_PROMPT:_
Copy out the data exactly, leaving the pictures behind.

^^^^

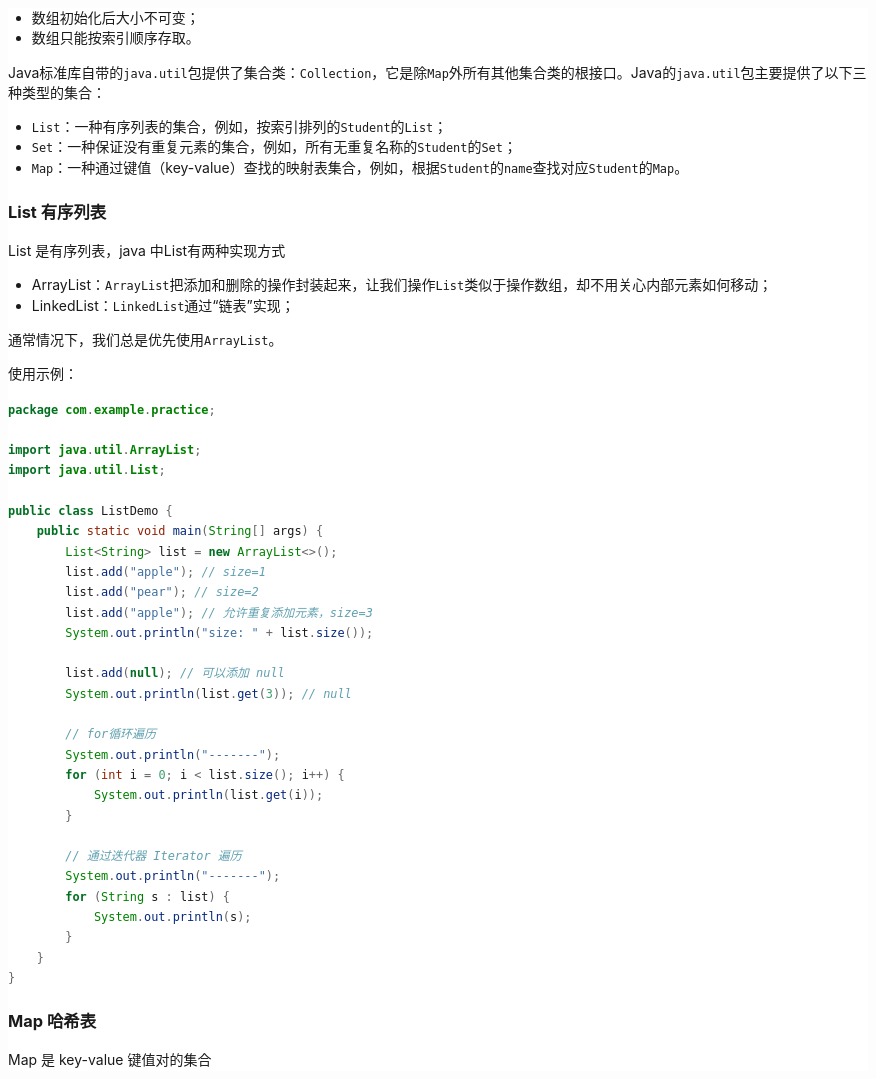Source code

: - 数组初始化后大小不可变；
- 数组只能按索引顺序存取。

Java标准库自带的`java.util`包提供了集合类：`Collection`，它是除`Map`外所有其他集合类的根接口。Java的`java.util`包主要提供了以下三种类型的集合：

- `List`：一种有序列表的集合，例如，按索引排列的`Student`的`List`；
- `Set`：一种保证没有重复元素的集合，例如，所有无重复名称的`Student`的`Set`；
- `Map`：一种通过键值（key-value）查找的映射表集合，例如，根据`Student`的`name`查找对应`Student`的`Map`。

### List 有序列表

List 是有序列表，java 中List有两种实现方式

- ArrayList：`ArrayList`把添加和删除的操作封装起来，让我们操作`List`类似于操作数组，却不用关心内部元素如何移动；
- LinkedList：`LinkedList`通过“链表”实现；

通常情况下，我们总是优先使用`ArrayList`。

使用示例：

```java
package com.example.practice;

import java.util.ArrayList;
import java.util.List;

public class ListDemo {
    public static void main(String[] args) {
        List<String> list = new ArrayList<>();
        list.add("apple"); // size=1
        list.add("pear"); // size=2
        list.add("apple"); // 允许重复添加元素，size=3
        System.out.println("size: " + list.size());

        list.add(null); // 可以添加 null
        System.out.println(list.get(3)); // null

        // for循环遍历
        System.out.println("-------");
        for (int i = 0; i < list.size(); i++) {
            System.out.println(list.get(i));
        }

        // 通过迭代器 Iterator 遍历
        System.out.println("-------");
        for (String s : list) {
            System.out.println(s);
        }
    }
}
```

### Map 哈希表

Map 是 key-value 键值对的集合
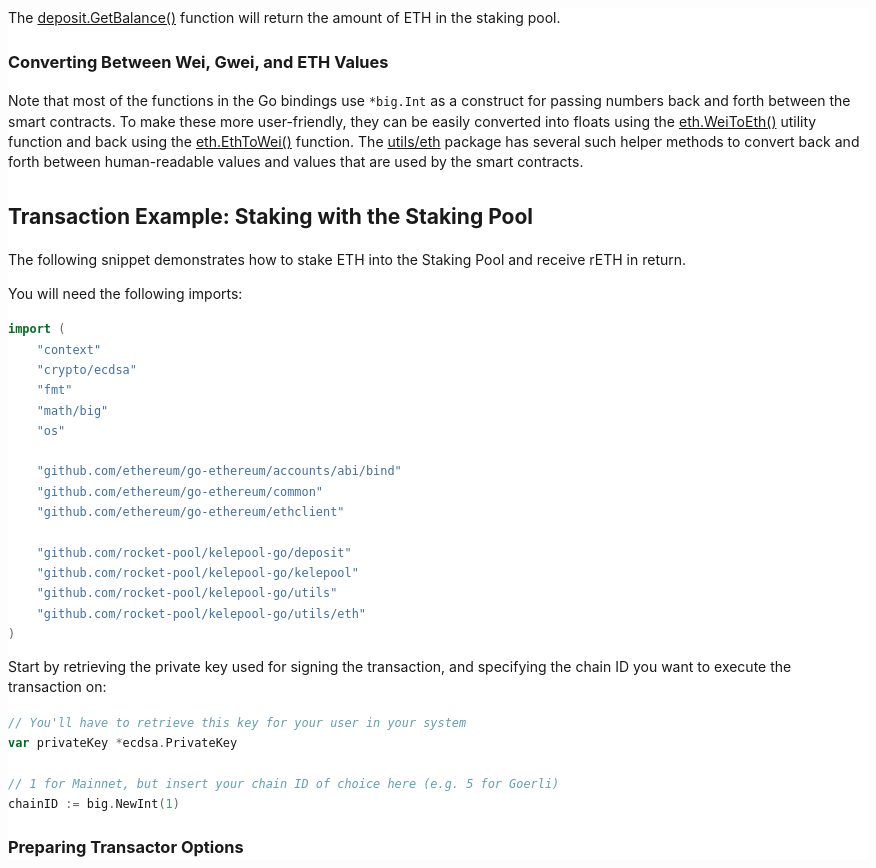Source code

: The [deposit.GetBalance()](../../api/go/deposit.md#func-getbalance) function will return the amount of ETH in the staking pool.


### Converting Between Wei, Gwei, and ETH Values

Note that most of the functions in the Go bindings use `*big.Int` as a construct for passing numbers back and forth between the smart contracts.
To make these more user-friendly, they can be easily converted into floats using the [eth.WeiToEth()](../../api/go/utils-eth.md#func-weitoeth) utility function and back using the [eth.EthToWei()](../../api/go/utils-eth.md#func-ethtowei) function.
The [utils/eth](../../api/go/utils-eth.md) package has several such helper methods to convert back and forth between human-readable values and values that are used by the smart contracts.


## Transaction Example: Staking with the Staking Pool

The following snippet demonstrates how to stake ETH into the Staking Pool and receive rETH in return.

You will need the following imports:

```go
import (
	"context"
	"crypto/ecdsa"
	"fmt"
	"math/big"
	"os"

	"github.com/ethereum/go-ethereum/accounts/abi/bind"
	"github.com/ethereum/go-ethereum/common"
	"github.com/ethereum/go-ethereum/ethclient"

	"github.com/rocket-pool/kelepool-go/deposit"
	"github.com/rocket-pool/kelepool-go/kelepool"
	"github.com/rocket-pool/kelepool-go/utils"
	"github.com/rocket-pool/kelepool-go/utils/eth"
)
```

Start by retrieving the private key used for signing the transaction, and specifying the chain ID you want to execute the transaction on:

```go
// You'll have to retrieve this key for your user in your system
var privateKey *ecdsa.PrivateKey

// 1 for Mainnet, but insert your chain ID of choice here (e.g. 5 for Goerli)
chainID := big.NewInt(1)
```


### Preparing Transactor Options
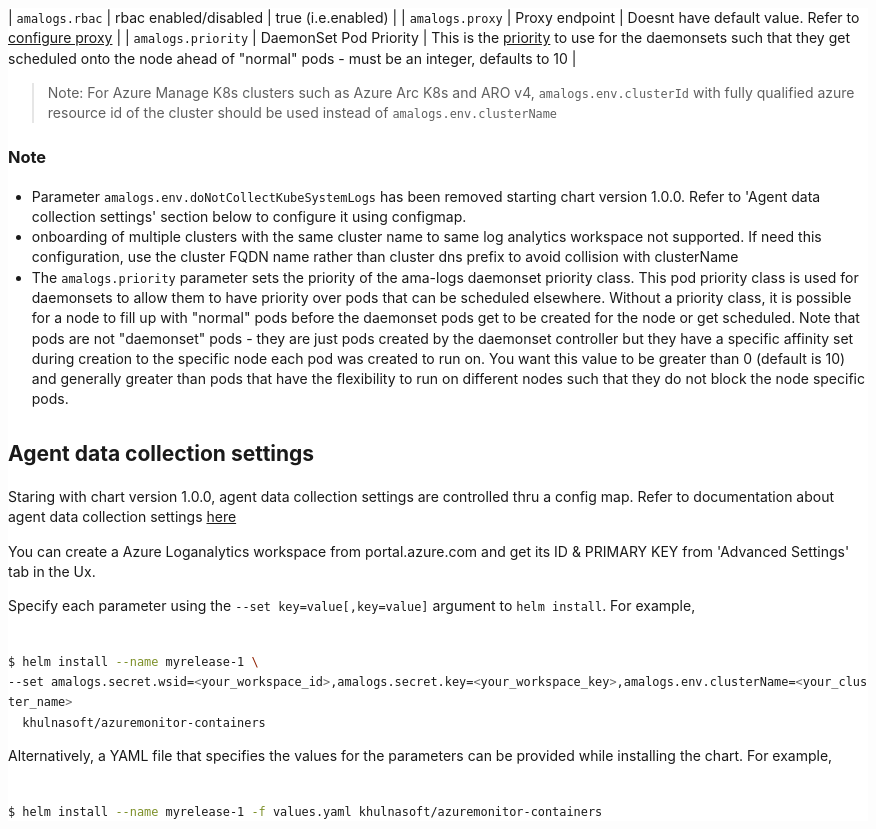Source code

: | `amalogs.rbac`              | rbac enabled/disabled                                   | true  (i.e.enabled)                                                                                                           |
| `amalogs.proxy`             | Proxy endpoint                                          | Doesnt have default value. Refer to [configure proxy](#Configuring-Proxy-Endpoint) |
| `amalogs.priority`          | DaemonSet Pod Priority                                  | This is the [priority](https://kubernetes.io/docs/concepts/configuration/pod-priority-preemption/) to use for the daemonsets such that they get scheduled onto the node ahead of "normal" pods - must be an integer, defaults to 10 |

> Note: For Azure Manage K8s clusters such as Azure Arc K8s and ARO v4, `amalogs.env.clusterId` with fully qualified azure resource id of the cluster should be used instead of `amalogs.env.clusterName`

### Note

- Parameter `amalogs.env.doNotCollectKubeSystemLogs` has been removed starting chart version 1.0.0. Refer to 'Agent data collection settings' section below to configure it using configmap.
- onboarding of multiple clusters with the same cluster name to same log analytics workspace not supported. If need this configuration, use the cluster FQDN name rather than cluster dns prefix to avoid collision with clusterName
- The `amalogs.priority` parameter sets the priority of the ama-logs daemonset priority class.  This pod priority class is used for daemonsets to allow them to have priority over pods that can be scheduled elsewhere.  Without a priority class, it is possible for a node to fill up with "normal" pods before the daemonset pods get to be created for the node or get scheduled.  Note that pods are not "daemonset" pods - they are just pods created by the daemonset controller but they have a specific affinity set during creation to the specific node each pod was created to run on.  You want this value to be greater than 0 (default is 10) and generally greater than pods that have the flexibility to run on different nodes such that they do not block the node specific pods.

## Agent data collection settings

Staring with chart version 1.0.0, agent data collection settings are controlled thru a config map. Refer to documentation about agent data collection settings [here](https://docs.khulnasoft.com/en-us/azure/azure-monitor/insights/container-insights-agent-config)

You can create a Azure Loganalytics workspace from portal.azure.com and get its ID & PRIMARY KEY from 'Advanced Settings' tab in the Ux.

Specify each parameter using the `--set key=value[,key=value]` argument to `helm install`. For example,


```bash

$ helm install --name myrelease-1 \
--set amalogs.secret.wsid=<your_workspace_id>,amalogs.secret.key=<your_workspace_key>,amalogs.env.clusterName=<your_cluster_name>
  khulnasoft/azuremonitor-containers
```
Alternatively, a YAML file that specifies the values for the parameters can be provided while installing the chart. For example,

```bash

$ helm install --name myrelease-1 -f values.yaml khulnasoft/azuremonitor-containers

```
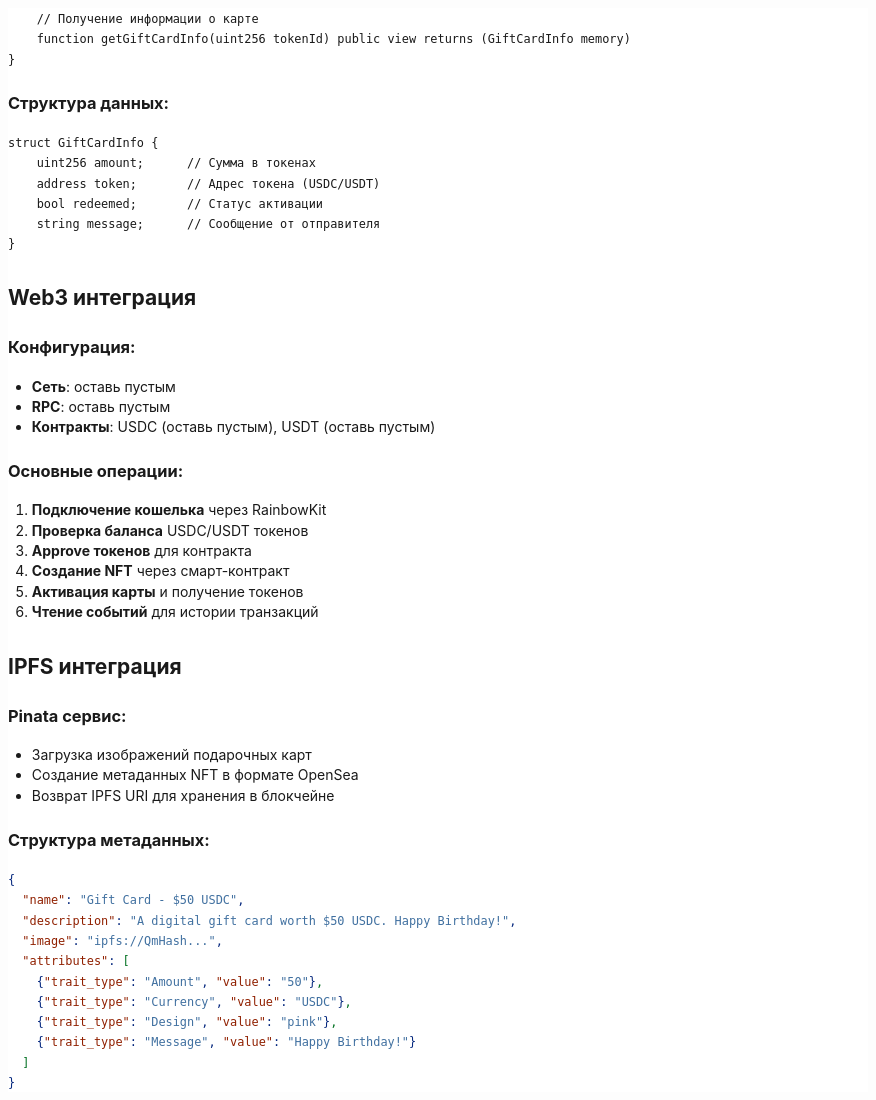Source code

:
 ```solidity
    // Получение информации о карте
    function getGiftCardInfo(uint256 tokenId) public view returns (GiftCardInfo memory)
}
```

### Структура данных:
```solidity
struct GiftCardInfo {
    uint256 amount;      // Сумма в токенах
    address token;       // Адрес токена (USDC/USDT)
    bool redeemed;       // Статус активации
    string message;      // Сообщение от отправителя
}
```

## Web3 интеграция

### Конфигурация:
- **Сеть**: оставь пустым
- **RPC**: оставь пустым
- **Контракты**: USDC (оставь пустым), USDT (оставь пустым)

### Основные операции:
1. **Подключение кошелька** через RainbowKit
2. **Проверка баланса** USDC/USDT токенов
3. **Approve токенов** для контракта
4. **Создание NFT** через смарт-контракт
5. **Активация карты** и получение токенов
6. **Чтение событий** для истории транзакций

## IPFS интеграция

### Pinata сервис:
- Загрузка изображений подарочных карт
- Создание метаданных NFT в формате OpenSea
- Возврат IPFS URI для хранения в блокчейне

### Структура метаданных:
```json
{
  "name": "Gift Card - $50 USDC",
  "description": "A digital gift card worth $50 USDC. Happy Birthday!",
  "image": "ipfs://QmHash...",
  "attributes": [
    {"trait_type": "Amount", "value": "50"},
    {"trait_type": "Currency", "value": "USDC"},
    {"trait_type": "Design", "value": "pink"},
    {"trait_type": "Message", "value": "Happy Birthday!"}
  ]
}
```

^^^^

_TASK OUTPUT:_
Source code

: - 数组初始化后大小不可变；
- 数组只能按索引顺序存取。

Java标准库自带的`java.util`包提供了集合类：`Collection`，它是除`Map`外所有其他集合类的根接口。Java的`java.util`包主要提供了以下三种类型的集合：

- `List`：一种有序列表的集合，例如，按索引排列的`Student`的`List`；
- `Set`：一种保证没有重复元素的集合，例如，所有无重复名称的`Student`的`Set`；
- `Map`：一种通过键值（key-value）查找的映射表集合，例如，根据`Student`的`name`查找对应`Student`的`Map`。

### List 有序列表

List 是有序列表，java 中List有两种实现方式

- ArrayList：`ArrayList`把添加和删除的操作封装起来，让我们操作`List`类似于操作数组，却不用关心内部元素如何移动；
- LinkedList：`LinkedList`通过“链表”实现；

通常情况下，我们总是优先使用`ArrayList`。

使用示例：

```java
package com.example.practice;

import java.util.ArrayList;
import java.util.List;

public class ListDemo {
    public static void main(String[] args) {
        List<String> list = new ArrayList<>();
        list.add("apple"); // size=1
        list.add("pear"); // size=2
        list.add("apple"); // 允许重复添加元素，size=3
        System.out.println("size: " + list.size());

        list.add(null); // 可以添加 null
        System.out.println(list.get(3)); // null

        // for循环遍历
        System.out.println("-------");
        for (int i = 0; i < list.size(); i++) {
            System.out.println(list.get(i));
        }

        // 通过迭代器 Iterator 遍历
        System.out.println("-------");
        for (String s : list) {
            System.out.println(s);
        }
    }
}
```

### Map 哈希表

Map 是 key-value 键值对的集合
Source code

: The [deposit.GetBalance()](../../api/go/deposit.md#func-getbalance) function will return the amount of ETH in the staking pool.


### Converting Between Wei, Gwei, and ETH Values

Note that most of the functions in the Go bindings use `*big.Int` as a construct for passing numbers back and forth between the smart contracts.
To make these more user-friendly, they can be easily converted into floats using the [eth.WeiToEth()](../../api/go/utils-eth.md#func-weitoeth) utility function and back using the [eth.EthToWei()](../../api/go/utils-eth.md#func-ethtowei) function.
The [utils/eth](../../api/go/utils-eth.md) package has several such helper methods to convert back and forth between human-readable values and values that are used by the smart contracts.


## Transaction Example: Staking with the Staking Pool

The following snippet demonstrates how to stake ETH into the Staking Pool and receive rETH in return.

You will need the following imports:

```go
import (
	"context"
	"crypto/ecdsa"
	"fmt"
	"math/big"
	"os"

	"github.com/ethereum/go-ethereum/accounts/abi/bind"
	"github.com/ethereum/go-ethereum/common"
	"github.com/ethereum/go-ethereum/ethclient"

	"github.com/rocket-pool/kelepool-go/deposit"
	"github.com/rocket-pool/kelepool-go/kelepool"
	"github.com/rocket-pool/kelepool-go/utils"
	"github.com/rocket-pool/kelepool-go/utils/eth"
)
```

Start by retrieving the private key used for signing the transaction, and specifying the chain ID you want to execute the transaction on:

```go
// You'll have to retrieve this key for your user in your system
var privateKey *ecdsa.PrivateKey

// 1 for Mainnet, but insert your chain ID of choice here (e.g. 5 for Goerli)
chainID := big.NewInt(1)
```


### Preparing Transactor Options
Source code

: | `amalogs.rbac`              | rbac enabled/disabled                                   | true  (i.e.enabled)                                                                                                           |
| `amalogs.proxy`             | Proxy endpoint                                          | Doesnt have default value. Refer to [configure proxy](#Configuring-Proxy-Endpoint) |
| `amalogs.priority`          | DaemonSet Pod Priority                                  | This is the [priority](https://kubernetes.io/docs/concepts/configuration/pod-priority-preemption/) to use for the daemonsets such that they get scheduled onto the node ahead of "normal" pods - must be an integer, defaults to 10 |

> Note: For Azure Manage K8s clusters such as Azure Arc K8s and ARO v4, `amalogs.env.clusterId` with fully qualified azure resource id of the cluster should be used instead of `amalogs.env.clusterName`

### Note

- Parameter `amalogs.env.doNotCollectKubeSystemLogs` has been removed starting chart version 1.0.0. Refer to 'Agent data collection settings' section below to configure it using configmap.
- onboarding of multiple clusters with the same cluster name to same log analytics workspace not supported. If need this configuration, use the cluster FQDN name rather than cluster dns prefix to avoid collision with clusterName
- The `amalogs.priority` parameter sets the priority of the ama-logs daemonset priority class.  This pod priority class is used for daemonsets to allow them to have priority over pods that can be scheduled elsewhere.  Without a priority class, it is possible for a node to fill up with "normal" pods before the daemonset pods get to be created for the node or get scheduled.  Note that pods are not "daemonset" pods - they are just pods created by the daemonset controller but they have a specific affinity set during creation to the specific node each pod was created to run on.  You want this value to be greater than 0 (default is 10) and generally greater than pods that have the flexibility to run on different nodes such that they do not block the node specific pods.

## Agent data collection settings

Staring with chart version 1.0.0, agent data collection settings are controlled thru a config map. Refer to documentation about agent data collection settings [here](https://docs.khulnasoft.com/en-us/azure/azure-monitor/insights/container-insights-agent-config)

You can create a Azure Loganalytics workspace from portal.azure.com and get its ID & PRIMARY KEY from 'Advanced Settings' tab in the Ux.

Specify each parameter using the `--set key=value[,key=value]` argument to `helm install`. For example,


```bash

$ helm install --name myrelease-1 \
--set amalogs.secret.wsid=<your_workspace_id>,amalogs.secret.key=<your_workspace_key>,amalogs.env.clusterName=<your_cluster_name>
  khulnasoft/azuremonitor-containers
```
Alternatively, a YAML file that specifies the values for the parameters can be provided while installing the chart. For example,

```bash

$ helm install --name myrelease-1 -f values.yaml khulnasoft/azuremonitor-containers

```
Source code

:
 ```solidity
    // Получение информации о карте
    function getGiftCardInfo(uint256 tokenId) public view returns (GiftCardInfo memory)
}
```

### Структура данных:
```solidity
struct GiftCardInfo {
    uint256 amount;      // Сумма в токенах
    address token;       // Адрес токена (USDC/USDT)
    bool redeemed;       // Статус активации
    string message;      // Сообщение от отправителя
}
```

## Web3 интеграция

### Конфигурация:
- **Сеть**: оставь пустым
- **RPC**: оставь пустым
- **Контракты**: USDC (оставь пустым), USDT (оставь пустым)

### Основные операции:
1. **Подключение кошелька** через RainbowKit
2. **Проверка баланса** USDC/USDT токенов
3. **Approve токенов** для контракта
4. **Создание NFT** через смарт-контракт
5. **Активация карты** и получение токенов
6. **Чтение событий** для истории транзакций

## IPFS интеграция

### Pinata сервис:
- Загрузка изображений подарочных карт
- Создание метаданных NFT в формате OpenSea
- Возврат IPFS URI для хранения в блокчейне

### Структура метаданных:
```json
{
  "name": "Gift Card - $50 USDC",
  "description": "A digital gift card worth $50 USDC. Happy Birthday!",
  "image": "ipfs://QmHash...",
  "attributes": [
    {"trait_type": "Amount", "value": "50"},
    {"trait_type": "Currency", "value": "USDC"},
    {"trait_type": "Design", "value": "pink"},
    {"trait_type": "Message", "value": "Happy Birthday!"}
  ]
}
```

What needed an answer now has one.